Odioso Amore – racconto

Stava lì, impassibile, senza schiudere le palpebre persisteva nell’immersione in quei ricordi bui, e diventavano sempre più oscuri a ogni parola che scivolava stanca fuori dalla sua bocca. Nonostante ciò continuava a narrare ed io continuavo a scrivere, insensibile, nonostante ciò che stavo sentendo e la mano dolorante, sì, ero davvero insensibile e per qualche ragione perversa ne andavo fiero.

“Così sarebbe morto, avrei usato la lama per trafiggerlo senza pietà.”

Notai una vigliacca goccia di sudore che si stava calando silenziosa giù per il suo viso.

“Ecco, ho un fazzolettino con me…”

“No.”

“D’accordo, prosegua pure.”

“Così pensavo che tutti mi avrebbero dato dell’assassino e per un momento dubitai di ciò che stavo facendo, poi però mi ricordai con chi avevo a che fare e non ebbi più dubbi. Ma non sono veramente colpevole.”

“Dicono tutti così, ma mi spieghi perché.”

“Cosa? Dicono tutti così?!”

L’errore più grande che potessi fare: un commento personale sulla narrazione di quell’uomo, non avrei dovuto farmi coinvolgere e mentre pensavo ciò non mi accorsi che lui aveva aperto gli occhi e mi fissava, sentivo il suo sguardo sulla mia anima.

“Mi scusi, prosegua pure.”

“… Lei non mi crede.”

“Io… davvero mi scusi, non so cosa mi sia preso.”

“Oh no, non si scusi… le racconterò come sono andate davvero le cose, e non pretendo che lei mi creda, non mi crederà mai.”

E intanto mi dicevo -scrivi e basta, zitto, insensibile a tutto-

“Prego.”

“Dunque, la voglia di trafiggerlo era tornata in me, ma non così forte come prima…”

“Sta cercando di dirmi che lei non lo fece, alla fine?”

“Sto cercando di dirle che la fine non è ancora giunta.”

“Come?”

In quel momento tirò fuori una lunga spada.

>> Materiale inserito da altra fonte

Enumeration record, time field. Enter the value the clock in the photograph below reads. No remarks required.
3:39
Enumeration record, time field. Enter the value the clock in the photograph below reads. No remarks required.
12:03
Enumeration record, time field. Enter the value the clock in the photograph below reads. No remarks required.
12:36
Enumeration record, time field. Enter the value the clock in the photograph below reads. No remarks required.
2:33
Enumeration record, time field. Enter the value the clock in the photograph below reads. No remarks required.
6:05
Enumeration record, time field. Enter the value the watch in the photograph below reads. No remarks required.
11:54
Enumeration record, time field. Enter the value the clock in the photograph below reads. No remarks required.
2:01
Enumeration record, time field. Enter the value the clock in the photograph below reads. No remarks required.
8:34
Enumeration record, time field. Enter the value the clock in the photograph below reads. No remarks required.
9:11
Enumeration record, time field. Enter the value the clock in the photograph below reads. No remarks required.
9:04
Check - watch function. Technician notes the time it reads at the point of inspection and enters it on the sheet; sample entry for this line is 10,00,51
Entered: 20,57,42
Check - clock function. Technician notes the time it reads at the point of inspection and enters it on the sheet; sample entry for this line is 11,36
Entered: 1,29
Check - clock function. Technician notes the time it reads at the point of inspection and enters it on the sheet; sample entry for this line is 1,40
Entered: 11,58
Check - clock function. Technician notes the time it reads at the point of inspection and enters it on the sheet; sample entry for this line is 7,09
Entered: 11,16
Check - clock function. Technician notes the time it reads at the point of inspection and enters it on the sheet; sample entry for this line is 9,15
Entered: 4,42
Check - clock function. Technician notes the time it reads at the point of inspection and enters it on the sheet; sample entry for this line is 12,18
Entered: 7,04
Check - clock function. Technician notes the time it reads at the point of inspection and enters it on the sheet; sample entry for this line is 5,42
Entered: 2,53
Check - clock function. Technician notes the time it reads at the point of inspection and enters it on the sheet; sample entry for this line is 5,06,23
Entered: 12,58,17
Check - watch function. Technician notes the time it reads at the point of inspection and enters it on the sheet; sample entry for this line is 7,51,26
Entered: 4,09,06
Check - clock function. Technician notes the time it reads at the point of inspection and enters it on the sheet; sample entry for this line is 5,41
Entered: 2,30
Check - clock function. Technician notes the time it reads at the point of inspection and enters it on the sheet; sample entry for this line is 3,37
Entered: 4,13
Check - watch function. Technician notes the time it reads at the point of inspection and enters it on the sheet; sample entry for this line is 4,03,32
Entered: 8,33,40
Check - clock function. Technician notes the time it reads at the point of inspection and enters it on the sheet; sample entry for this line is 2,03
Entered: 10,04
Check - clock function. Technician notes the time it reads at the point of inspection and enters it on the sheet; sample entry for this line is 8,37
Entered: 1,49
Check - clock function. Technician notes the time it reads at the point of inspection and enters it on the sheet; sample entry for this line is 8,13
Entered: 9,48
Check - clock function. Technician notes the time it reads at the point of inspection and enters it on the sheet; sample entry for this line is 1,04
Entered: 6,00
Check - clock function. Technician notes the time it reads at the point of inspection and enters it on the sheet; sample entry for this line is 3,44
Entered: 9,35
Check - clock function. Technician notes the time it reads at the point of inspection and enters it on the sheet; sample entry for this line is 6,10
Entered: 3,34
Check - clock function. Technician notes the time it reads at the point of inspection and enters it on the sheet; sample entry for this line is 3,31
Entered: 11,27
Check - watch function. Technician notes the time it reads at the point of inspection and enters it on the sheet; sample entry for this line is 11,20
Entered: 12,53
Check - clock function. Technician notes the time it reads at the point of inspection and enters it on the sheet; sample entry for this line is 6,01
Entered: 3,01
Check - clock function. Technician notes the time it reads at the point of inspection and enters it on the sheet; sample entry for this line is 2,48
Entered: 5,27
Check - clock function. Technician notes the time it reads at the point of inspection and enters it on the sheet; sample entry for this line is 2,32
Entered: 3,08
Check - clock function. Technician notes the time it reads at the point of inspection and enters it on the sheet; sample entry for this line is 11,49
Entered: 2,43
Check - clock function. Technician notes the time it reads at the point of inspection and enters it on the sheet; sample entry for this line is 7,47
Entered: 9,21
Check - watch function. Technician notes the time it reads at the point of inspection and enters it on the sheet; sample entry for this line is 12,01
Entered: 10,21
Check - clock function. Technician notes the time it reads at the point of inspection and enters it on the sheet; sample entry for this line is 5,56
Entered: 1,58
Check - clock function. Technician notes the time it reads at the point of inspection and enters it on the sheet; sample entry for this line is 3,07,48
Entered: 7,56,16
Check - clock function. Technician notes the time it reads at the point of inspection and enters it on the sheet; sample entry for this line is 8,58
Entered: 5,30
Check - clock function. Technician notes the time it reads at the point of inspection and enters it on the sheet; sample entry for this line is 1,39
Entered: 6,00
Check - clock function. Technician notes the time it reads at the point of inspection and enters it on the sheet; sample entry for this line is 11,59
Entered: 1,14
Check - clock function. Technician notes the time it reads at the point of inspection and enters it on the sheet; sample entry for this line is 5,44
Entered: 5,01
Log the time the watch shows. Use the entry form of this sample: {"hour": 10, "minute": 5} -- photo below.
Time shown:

Brillava, nonostante fossimo immersi nell’oscurità.

“Odioso amore… avrei dovuto ucciderlo… ma poi capii che sarebbe stato come morire. E anche dubitare dell’amore è come morire, quindi tanto vale…”

Non riuscii a fermarlo. La lama lo trapassò da parte a parte. Sul suo viso brillava uno strano sorriso, proprio come la lama di quella spada infame.